§ Work to be completed:
Every entry must be duplicated word for word.

[[ Information, beginning ]]

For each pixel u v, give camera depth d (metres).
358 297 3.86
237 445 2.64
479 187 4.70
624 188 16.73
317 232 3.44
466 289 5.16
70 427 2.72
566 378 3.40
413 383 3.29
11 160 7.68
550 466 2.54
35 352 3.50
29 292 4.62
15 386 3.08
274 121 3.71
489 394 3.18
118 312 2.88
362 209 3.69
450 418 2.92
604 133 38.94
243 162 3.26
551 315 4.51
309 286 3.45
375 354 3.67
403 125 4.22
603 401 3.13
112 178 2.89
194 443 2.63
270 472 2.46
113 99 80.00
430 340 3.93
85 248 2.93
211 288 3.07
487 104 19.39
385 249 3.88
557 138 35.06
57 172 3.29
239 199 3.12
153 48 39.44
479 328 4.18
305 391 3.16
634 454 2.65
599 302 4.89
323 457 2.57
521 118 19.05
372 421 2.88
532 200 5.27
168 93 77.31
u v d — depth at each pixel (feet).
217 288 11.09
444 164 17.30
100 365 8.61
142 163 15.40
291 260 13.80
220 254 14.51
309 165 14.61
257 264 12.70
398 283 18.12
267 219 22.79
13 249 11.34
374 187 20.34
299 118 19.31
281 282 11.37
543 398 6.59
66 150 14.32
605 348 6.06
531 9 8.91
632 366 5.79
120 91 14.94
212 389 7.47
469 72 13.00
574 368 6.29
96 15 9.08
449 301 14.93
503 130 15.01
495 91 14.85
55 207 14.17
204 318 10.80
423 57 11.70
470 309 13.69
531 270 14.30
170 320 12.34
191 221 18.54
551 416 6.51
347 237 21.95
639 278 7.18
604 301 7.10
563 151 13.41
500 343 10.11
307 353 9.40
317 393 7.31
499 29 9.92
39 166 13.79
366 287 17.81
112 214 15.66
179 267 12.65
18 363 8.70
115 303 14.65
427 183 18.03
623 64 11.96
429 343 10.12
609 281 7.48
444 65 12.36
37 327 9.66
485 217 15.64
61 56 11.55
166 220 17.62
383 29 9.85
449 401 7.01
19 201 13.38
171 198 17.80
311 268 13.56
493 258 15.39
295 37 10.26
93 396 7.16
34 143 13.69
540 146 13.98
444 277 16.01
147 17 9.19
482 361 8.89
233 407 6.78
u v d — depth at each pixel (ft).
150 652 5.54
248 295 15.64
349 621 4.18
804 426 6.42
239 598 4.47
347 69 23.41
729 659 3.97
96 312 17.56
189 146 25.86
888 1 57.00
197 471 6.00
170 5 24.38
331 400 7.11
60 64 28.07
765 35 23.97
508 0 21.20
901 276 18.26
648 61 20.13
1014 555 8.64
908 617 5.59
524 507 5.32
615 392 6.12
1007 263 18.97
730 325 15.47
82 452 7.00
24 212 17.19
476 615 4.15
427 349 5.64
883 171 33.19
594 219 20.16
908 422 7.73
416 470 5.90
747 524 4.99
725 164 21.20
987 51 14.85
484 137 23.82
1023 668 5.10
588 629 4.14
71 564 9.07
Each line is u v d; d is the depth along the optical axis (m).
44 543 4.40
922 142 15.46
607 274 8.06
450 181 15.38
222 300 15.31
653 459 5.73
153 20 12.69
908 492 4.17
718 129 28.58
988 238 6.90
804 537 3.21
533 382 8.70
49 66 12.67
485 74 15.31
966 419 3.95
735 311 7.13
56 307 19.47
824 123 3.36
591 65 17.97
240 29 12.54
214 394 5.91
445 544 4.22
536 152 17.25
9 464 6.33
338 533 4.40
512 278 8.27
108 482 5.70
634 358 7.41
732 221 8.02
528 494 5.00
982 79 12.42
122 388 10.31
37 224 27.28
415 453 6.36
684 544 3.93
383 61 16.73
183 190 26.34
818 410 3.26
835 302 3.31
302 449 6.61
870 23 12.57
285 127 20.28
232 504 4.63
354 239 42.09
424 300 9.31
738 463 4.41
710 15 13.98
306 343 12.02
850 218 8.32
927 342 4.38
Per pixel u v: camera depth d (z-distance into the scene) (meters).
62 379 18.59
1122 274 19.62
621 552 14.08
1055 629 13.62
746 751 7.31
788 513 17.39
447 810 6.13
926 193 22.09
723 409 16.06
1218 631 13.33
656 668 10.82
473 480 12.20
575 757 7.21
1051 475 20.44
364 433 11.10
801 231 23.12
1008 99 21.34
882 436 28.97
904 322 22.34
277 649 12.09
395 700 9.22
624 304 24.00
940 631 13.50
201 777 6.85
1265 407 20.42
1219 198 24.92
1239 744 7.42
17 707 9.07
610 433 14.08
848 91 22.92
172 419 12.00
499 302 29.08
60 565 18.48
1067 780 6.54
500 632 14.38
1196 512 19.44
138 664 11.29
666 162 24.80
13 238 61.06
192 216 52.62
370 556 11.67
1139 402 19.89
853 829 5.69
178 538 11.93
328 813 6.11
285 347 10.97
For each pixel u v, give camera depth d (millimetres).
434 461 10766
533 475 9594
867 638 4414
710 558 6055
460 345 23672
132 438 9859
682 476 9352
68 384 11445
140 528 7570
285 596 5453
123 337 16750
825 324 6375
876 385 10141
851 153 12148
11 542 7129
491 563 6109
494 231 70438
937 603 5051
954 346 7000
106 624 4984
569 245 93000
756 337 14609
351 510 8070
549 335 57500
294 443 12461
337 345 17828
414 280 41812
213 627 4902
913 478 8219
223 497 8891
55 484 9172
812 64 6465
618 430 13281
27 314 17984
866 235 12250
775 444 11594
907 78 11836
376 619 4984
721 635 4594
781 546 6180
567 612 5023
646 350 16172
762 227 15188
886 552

[[ Information, end ]]

§ Exercise answer:
For each pixel u v, give camera depth d (metres).
358 297 3.86
237 445 2.64
479 187 4.70
624 188 16.73
317 232 3.44
466 289 5.16
70 427 2.72
566 378 3.40
413 383 3.29
11 160 7.68
550 466 2.54
35 352 3.50
29 292 4.62
15 386 3.08
274 121 3.71
489 394 3.18
118 312 2.88
362 209 3.69
450 418 2.92
604 133 38.94
243 162 3.26
551 315 4.51
309 286 3.45
375 354 3.67
403 125 4.22
603 401 3.13
112 178 2.89
194 443 2.63
270 472 2.46
113 99 80.00
430 340 3.93
85 248 2.93
211 288 3.07
487 104 19.39
385 249 3.88
557 138 35.06
57 172 3.29
239 199 3.12
153 48 39.44
479 328 4.18
305 391 3.16
634 454 2.65
599 302 4.89
323 457 2.57
521 118 19.05
372 421 2.88
532 200 5.27
168 93 77.31
u v d — depth at each pixel (feet).
217 288 11.09
444 164 17.30
100 365 8.61
142 163 15.40
291 260 13.80
220 254 14.51
309 165 14.61
257 264 12.70
398 283 18.12
267 219 22.79
13 249 11.34
374 187 20.34
299 118 19.31
281 282 11.37
543 398 6.59
66 150 14.32
605 348 6.06
531 9 8.91
632 366 5.79
120 91 14.94
212 389 7.47
469 72 13.00
574 368 6.29
96 15 9.08
449 301 14.93
503 130 15.01
495 91 14.85
55 207 14.17
204 318 10.80
423 57 11.70
470 309 13.69
531 270 14.30
170 320 12.34
191 221 18.54
551 416 6.51
347 237 21.95
639 278 7.18
604 301 7.10
563 151 13.41
500 343 10.11
307 353 9.40
317 393 7.31
499 29 9.92
39 166 13.79
366 287 17.81
112 214 15.66
179 267 12.65
18 363 8.70
115 303 14.65
427 183 18.03
623 64 11.96
429 343 10.12
609 281 7.48
444 65 12.36
37 327 9.66
485 217 15.64
61 56 11.55
166 220 17.62
383 29 9.85
449 401 7.01
19 201 13.38
171 198 17.80
311 268 13.56
493 258 15.39
295 37 10.26
93 396 7.16
34 143 13.69
540 146 13.98
444 277 16.01
147 17 9.19
482 361 8.89
233 407 6.78
u v d — depth at each pixel (ft).
150 652 5.54
248 295 15.64
349 621 4.18
804 426 6.42
239 598 4.47
347 69 23.41
729 659 3.97
96 312 17.56
189 146 25.86
888 1 57.00
197 471 6.00
170 5 24.38
331 400 7.11
60 64 28.07
765 35 23.97
508 0 21.20
901 276 18.26
648 61 20.13
1014 555 8.64
908 617 5.59
524 507 5.32
615 392 6.12
1007 263 18.97
730 325 15.47
82 452 7.00
24 212 17.19
476 615 4.15
427 349 5.64
883 171 33.19
594 219 20.16
908 422 7.73
416 470 5.90
747 524 4.99
725 164 21.20
987 51 14.85
484 137 23.82
1023 668 5.10
588 629 4.14
71 564 9.07
Each line is u v d; d is the depth along the optical axis (m).
44 543 4.40
922 142 15.46
607 274 8.06
450 181 15.38
222 300 15.31
653 459 5.73
153 20 12.69
908 492 4.17
718 129 28.58
988 238 6.90
804 537 3.21
533 382 8.70
49 66 12.67
485 74 15.31
966 419 3.95
735 311 7.13
56 307 19.47
824 123 3.36
591 65 17.97
240 29 12.54
214 394 5.91
445 544 4.22
536 152 17.25
9 464 6.33
338 533 4.40
512 278 8.27
108 482 5.70
634 358 7.41
732 221 8.02
528 494 5.00
982 79 12.42
122 388 10.31
37 224 27.28
415 453 6.36
684 544 3.93
383 61 16.73
183 190 26.34
818 410 3.26
835 302 3.31
302 449 6.61
870 23 12.57
285 127 20.28
232 504 4.63
354 239 42.09
424 300 9.31
738 463 4.41
710 15 13.98
306 343 12.02
850 218 8.32
927 342 4.38
Per pixel u v: camera depth d (z-distance into the scene) (meters).
62 379 18.59
1122 274 19.62
621 552 14.08
1055 629 13.62
746 751 7.31
788 513 17.39
447 810 6.13
926 193 22.09
723 409 16.06
1218 631 13.33
656 668 10.82
473 480 12.20
575 757 7.21
1051 475 20.44
364 433 11.10
801 231 23.12
1008 99 21.34
882 436 28.97
904 322 22.34
277 649 12.09
395 700 9.22
624 304 24.00
940 631 13.50
201 777 6.85
1265 407 20.42
1219 198 24.92
1239 744 7.42
17 707 9.07
610 433 14.08
848 91 22.92
172 419 12.00
499 302 29.08
60 565 18.48
1067 780 6.54
500 632 14.38
1196 512 19.44
138 664 11.29
666 162 24.80
13 238 61.06
192 216 52.62
370 556 11.67
1139 402 19.89
853 829 5.69
178 538 11.93
328 813 6.11
285 347 10.97
For each pixel u v, give camera depth d (millimetres).
434 461 10766
533 475 9594
867 638 4414
710 558 6055
460 345 23672
132 438 9859
682 476 9352
68 384 11445
140 528 7570
285 596 5453
123 337 16750
825 324 6375
876 385 10141
851 153 12148
11 542 7129
491 563 6109
494 231 70438
937 603 5051
954 346 7000
106 624 4984
569 245 93000
756 337 14609
351 510 8070
549 335 57500
294 443 12461
337 345 17828
414 280 41812
213 627 4902
913 478 8219
223 497 8891
55 484 9172
812 64 6465
618 430 13281
27 314 17984
866 235 12250
775 444 11594
907 78 11836
376 619 4984
721 635 4594
781 546 6180
567 612 5023
646 350 16172
762 227 15188
886 552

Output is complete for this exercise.